_To do_.
The answer must be a single number: the count of lines in the listing that hold the string "خانم".

=-=-=

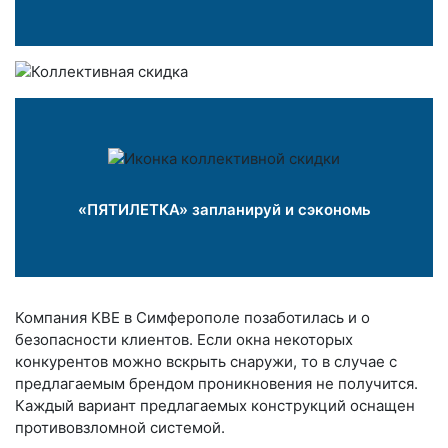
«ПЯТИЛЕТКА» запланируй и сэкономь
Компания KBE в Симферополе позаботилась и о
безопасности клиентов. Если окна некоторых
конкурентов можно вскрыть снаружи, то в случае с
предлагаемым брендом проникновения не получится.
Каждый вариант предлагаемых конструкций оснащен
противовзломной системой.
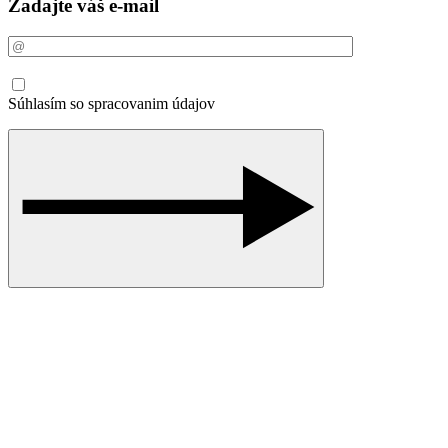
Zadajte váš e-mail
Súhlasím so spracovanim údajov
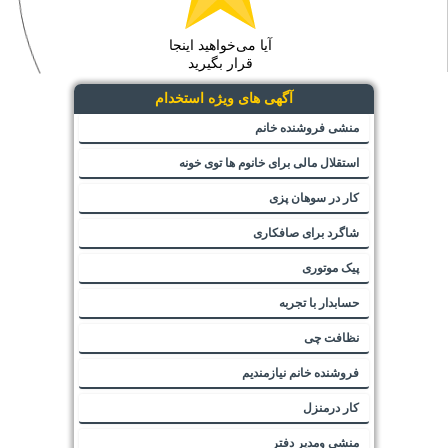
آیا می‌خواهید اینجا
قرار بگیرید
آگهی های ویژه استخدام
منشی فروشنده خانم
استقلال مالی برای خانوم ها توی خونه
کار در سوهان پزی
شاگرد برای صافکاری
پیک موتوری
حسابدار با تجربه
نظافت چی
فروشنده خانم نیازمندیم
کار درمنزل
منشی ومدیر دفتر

=-=-=

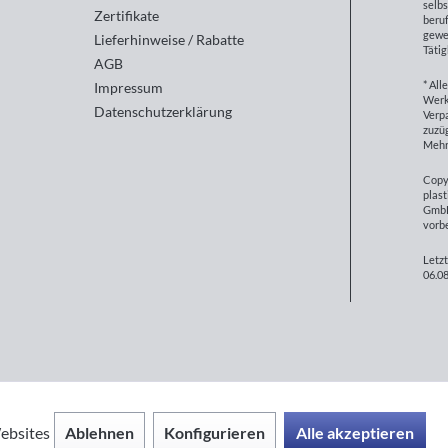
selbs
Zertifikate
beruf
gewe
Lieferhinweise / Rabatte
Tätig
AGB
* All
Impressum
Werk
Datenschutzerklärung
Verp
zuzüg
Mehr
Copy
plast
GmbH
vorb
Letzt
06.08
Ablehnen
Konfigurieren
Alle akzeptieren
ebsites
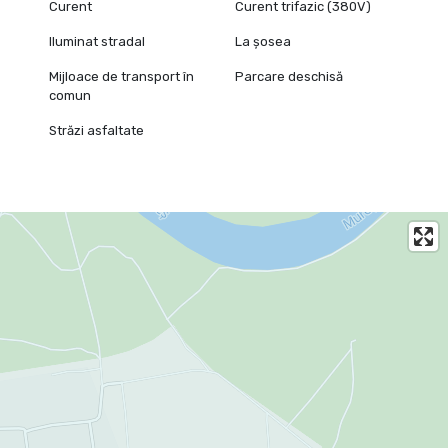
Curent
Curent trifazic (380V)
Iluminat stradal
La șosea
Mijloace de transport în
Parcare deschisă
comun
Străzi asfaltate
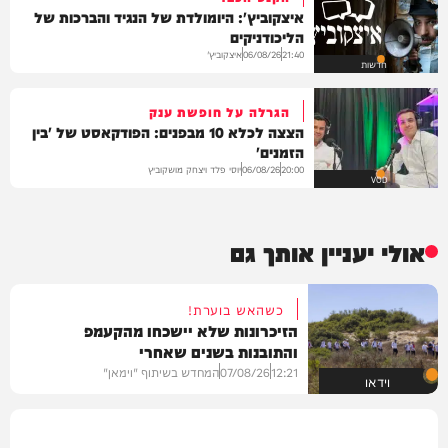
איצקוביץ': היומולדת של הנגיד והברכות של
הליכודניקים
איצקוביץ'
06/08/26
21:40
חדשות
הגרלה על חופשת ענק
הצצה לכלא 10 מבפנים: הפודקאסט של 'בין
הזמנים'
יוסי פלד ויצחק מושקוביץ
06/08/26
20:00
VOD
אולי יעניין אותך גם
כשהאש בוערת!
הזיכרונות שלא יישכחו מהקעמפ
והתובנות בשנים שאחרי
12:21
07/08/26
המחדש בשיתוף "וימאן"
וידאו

=-=-=

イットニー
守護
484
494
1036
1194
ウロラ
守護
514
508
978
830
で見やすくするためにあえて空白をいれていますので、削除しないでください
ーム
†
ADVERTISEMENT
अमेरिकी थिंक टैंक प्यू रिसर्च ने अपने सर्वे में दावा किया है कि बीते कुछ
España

=-=-=

_Answer to this task_.
2